2. Tal conclusão, contudo, pode estar precipitada. Antoni (2016), após analisar uma
porção de dados empíricos e experimentais, chegou à conclusão de que a
participação em empreendimentos sociais desenvolve, em seus membros, atitudes
pró-sociais de cooperação, reciprocidade e espírito público (public spiritedness).
Assim, tais empreendimentos se aproximam mais das abordagens propostas por
Tocqueville e Putnam do que por Olson, de forma que o comportamento de free-
rider nestas organizações pode ser mais incomum e menos tentador do que o
discutido aqui.
Referências
BORZAGA, C., GALERA, G., NOGALES, R. (Eds.). Social Enterprise: a New Model for
Poverty Reduction and Employment Generation: An Examination of the Concept and
Practice in Europe and the Commonwealth of Independent States. EMES European
Research Network and UNDP Regional Centre for Europe and the CIS, Bratislava, 2008.
BRUYN, S. A new direction for community development in the United States. In: EKINS, P.,
MAX-NEEF, M. (Eds.), Real-Life Economics: Understanding Wealth Creation. Routledge,
London, 1992, p. 372-381.
FOURNIER, V. Escaping from the economy: the politics of degrowth. International Journal of
Sociology and Social Policy, v. 28, n. 11/12, p. 528-545, 2008.
ILLICH, I. Tools for Conviviality. Harper and Row, New York, 1973.

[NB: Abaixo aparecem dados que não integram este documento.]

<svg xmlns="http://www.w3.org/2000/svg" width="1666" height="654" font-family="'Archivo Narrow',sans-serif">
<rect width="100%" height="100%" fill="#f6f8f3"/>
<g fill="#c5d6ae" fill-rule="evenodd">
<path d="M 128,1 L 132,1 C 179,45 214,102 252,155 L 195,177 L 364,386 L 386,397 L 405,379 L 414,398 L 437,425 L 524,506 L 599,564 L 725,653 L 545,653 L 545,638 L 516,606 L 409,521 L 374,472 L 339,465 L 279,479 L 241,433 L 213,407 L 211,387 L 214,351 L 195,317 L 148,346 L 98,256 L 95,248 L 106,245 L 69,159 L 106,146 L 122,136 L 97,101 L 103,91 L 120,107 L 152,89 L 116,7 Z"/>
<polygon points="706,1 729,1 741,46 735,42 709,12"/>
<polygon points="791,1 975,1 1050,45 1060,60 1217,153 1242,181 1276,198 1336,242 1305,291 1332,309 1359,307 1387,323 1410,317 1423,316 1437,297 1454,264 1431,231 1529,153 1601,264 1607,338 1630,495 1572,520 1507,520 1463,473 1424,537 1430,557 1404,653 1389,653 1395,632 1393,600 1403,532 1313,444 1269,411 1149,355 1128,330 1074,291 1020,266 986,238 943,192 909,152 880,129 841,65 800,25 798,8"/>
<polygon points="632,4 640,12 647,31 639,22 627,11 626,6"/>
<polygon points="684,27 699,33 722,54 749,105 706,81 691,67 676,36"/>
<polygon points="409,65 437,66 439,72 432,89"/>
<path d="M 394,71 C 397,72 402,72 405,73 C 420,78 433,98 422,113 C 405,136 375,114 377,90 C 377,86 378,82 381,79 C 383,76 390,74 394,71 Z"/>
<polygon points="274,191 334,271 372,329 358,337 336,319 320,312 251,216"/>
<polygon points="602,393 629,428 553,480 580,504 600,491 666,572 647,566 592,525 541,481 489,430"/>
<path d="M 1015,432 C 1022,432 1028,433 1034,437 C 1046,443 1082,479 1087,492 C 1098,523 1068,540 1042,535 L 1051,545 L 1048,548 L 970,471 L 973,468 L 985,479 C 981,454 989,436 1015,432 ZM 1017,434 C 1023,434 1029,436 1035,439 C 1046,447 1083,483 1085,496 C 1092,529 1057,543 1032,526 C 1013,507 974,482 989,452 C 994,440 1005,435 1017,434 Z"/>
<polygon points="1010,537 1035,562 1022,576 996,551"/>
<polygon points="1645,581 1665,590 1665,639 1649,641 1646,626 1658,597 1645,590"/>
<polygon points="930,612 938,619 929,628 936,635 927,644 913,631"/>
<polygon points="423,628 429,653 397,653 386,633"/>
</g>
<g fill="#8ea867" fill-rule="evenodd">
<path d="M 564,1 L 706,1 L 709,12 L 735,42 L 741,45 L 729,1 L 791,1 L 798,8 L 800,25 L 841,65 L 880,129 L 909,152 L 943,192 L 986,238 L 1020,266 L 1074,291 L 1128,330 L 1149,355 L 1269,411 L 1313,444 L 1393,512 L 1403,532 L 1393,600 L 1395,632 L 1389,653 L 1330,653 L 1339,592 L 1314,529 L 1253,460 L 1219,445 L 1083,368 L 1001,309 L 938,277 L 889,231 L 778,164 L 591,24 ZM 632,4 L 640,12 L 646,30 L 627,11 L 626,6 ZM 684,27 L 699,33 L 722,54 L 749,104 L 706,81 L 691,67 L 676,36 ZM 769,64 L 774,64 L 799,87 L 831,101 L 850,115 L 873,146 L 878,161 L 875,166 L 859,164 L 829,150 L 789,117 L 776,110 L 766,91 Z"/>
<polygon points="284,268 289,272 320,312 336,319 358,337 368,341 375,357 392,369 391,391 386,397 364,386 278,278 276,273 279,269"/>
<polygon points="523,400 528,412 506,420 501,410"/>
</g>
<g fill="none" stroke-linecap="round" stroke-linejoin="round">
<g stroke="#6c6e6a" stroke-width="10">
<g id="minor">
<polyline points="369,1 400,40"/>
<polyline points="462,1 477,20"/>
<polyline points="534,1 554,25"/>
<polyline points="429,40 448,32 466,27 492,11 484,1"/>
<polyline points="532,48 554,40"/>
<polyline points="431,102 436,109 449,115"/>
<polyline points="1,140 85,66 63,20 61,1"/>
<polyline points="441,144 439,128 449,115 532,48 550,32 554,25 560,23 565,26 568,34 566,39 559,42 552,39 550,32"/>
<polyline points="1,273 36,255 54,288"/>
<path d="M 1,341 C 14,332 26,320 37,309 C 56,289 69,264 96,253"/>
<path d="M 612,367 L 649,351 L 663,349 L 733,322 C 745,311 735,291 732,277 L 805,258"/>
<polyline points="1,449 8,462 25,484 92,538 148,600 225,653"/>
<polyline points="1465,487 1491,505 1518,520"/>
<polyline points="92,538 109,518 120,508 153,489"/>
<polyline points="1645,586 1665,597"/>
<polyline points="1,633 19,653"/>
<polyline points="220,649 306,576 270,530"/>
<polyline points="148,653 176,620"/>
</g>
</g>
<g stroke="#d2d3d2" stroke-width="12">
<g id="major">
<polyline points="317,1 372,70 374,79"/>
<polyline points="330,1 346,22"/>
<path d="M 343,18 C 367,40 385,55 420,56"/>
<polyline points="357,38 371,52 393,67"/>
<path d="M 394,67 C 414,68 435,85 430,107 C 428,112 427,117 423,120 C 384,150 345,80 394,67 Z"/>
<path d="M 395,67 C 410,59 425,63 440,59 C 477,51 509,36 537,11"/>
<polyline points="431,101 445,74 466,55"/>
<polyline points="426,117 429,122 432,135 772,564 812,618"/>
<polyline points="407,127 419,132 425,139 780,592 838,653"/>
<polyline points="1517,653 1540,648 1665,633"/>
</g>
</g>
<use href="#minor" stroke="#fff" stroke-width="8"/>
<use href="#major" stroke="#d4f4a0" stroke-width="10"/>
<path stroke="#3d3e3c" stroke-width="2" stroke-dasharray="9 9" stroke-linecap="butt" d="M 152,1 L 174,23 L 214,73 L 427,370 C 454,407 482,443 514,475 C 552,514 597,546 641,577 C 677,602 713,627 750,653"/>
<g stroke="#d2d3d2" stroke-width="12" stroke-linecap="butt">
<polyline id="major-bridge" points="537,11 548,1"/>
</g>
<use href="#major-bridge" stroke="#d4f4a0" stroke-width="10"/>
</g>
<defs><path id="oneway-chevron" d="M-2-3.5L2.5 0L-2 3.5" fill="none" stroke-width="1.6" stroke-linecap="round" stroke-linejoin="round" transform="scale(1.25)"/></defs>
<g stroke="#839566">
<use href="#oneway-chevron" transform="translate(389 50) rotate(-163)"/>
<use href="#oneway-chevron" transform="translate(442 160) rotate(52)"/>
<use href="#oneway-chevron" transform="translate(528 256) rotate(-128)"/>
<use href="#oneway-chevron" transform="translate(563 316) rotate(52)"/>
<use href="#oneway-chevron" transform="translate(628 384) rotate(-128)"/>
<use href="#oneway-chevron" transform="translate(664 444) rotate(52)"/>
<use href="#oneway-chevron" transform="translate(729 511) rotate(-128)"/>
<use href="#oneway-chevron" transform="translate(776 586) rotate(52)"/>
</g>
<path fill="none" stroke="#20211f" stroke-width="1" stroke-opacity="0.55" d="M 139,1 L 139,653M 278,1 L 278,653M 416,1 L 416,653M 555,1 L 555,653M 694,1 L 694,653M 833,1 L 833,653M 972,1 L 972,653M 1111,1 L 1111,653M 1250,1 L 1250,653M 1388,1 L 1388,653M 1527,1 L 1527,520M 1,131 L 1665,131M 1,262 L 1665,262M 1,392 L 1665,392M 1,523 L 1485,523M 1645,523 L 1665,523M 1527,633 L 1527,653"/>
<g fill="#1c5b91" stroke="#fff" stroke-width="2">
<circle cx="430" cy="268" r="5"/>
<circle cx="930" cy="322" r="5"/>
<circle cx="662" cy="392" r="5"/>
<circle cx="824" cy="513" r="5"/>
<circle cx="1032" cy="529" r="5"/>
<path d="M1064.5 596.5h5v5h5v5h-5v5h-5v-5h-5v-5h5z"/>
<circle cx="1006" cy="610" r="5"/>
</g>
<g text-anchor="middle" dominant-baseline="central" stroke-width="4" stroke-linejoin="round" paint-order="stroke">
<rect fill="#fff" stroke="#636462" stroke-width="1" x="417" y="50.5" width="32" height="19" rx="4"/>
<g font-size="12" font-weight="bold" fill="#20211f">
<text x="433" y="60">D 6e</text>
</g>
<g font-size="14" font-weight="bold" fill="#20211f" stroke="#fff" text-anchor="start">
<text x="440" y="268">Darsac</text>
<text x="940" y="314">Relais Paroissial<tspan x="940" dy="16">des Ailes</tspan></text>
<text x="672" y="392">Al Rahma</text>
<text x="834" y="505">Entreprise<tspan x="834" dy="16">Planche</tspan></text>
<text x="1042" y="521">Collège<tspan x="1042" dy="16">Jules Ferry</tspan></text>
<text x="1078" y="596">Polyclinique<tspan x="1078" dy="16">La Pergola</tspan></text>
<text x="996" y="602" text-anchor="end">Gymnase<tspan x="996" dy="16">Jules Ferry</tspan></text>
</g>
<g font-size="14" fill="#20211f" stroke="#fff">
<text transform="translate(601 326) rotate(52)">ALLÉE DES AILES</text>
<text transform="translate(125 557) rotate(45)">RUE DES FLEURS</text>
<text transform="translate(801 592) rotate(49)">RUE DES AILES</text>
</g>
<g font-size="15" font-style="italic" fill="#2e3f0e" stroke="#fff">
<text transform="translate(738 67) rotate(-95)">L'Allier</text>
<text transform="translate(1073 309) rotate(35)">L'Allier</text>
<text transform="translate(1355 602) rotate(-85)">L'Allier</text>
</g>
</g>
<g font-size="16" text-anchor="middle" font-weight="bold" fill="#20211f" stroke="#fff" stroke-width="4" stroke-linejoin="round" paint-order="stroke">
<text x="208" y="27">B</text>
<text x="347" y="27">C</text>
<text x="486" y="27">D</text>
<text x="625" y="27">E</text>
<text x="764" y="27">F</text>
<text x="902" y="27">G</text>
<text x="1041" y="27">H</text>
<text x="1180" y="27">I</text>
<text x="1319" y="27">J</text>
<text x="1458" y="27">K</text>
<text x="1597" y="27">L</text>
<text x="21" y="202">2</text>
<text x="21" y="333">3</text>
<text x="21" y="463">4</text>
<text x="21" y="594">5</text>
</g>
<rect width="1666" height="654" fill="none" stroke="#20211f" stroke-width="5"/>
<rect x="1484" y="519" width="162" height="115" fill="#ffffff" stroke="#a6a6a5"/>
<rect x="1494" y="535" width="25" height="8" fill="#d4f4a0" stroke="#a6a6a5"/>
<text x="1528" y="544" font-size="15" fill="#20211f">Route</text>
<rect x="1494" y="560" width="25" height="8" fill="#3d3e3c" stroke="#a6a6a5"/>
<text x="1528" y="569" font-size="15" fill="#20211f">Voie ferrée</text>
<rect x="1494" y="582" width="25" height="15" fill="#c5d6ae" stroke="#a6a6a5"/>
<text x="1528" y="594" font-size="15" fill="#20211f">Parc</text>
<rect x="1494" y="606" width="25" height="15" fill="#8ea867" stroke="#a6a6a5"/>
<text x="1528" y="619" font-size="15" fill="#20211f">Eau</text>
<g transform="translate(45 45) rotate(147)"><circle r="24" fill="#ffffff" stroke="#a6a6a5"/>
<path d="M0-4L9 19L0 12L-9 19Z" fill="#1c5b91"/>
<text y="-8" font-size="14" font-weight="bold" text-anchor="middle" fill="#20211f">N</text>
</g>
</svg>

JACKSON, T., Prosperity without Growth: Economics for a Finite Planet. London: Earthscan,
2009.
JOHANISOVA, N.,WOLF, S. Economic democracy: a path for the future? Futures, v. 44, p.
562–570, 2012.
LANE, R. E. The Market Experience. New York: Cambridge University Press, 1991.
MEADOWS, D.; RANDERS, J.; MEADOWS, D. Limits to Growth. The 30-Year Update,
Chelsea Green Publishing, 2004.
OSTROM, E. Governing the Commons: the Evolution of Institutions for Collective Action.
Cambridge, Cambridge University Press, 1990.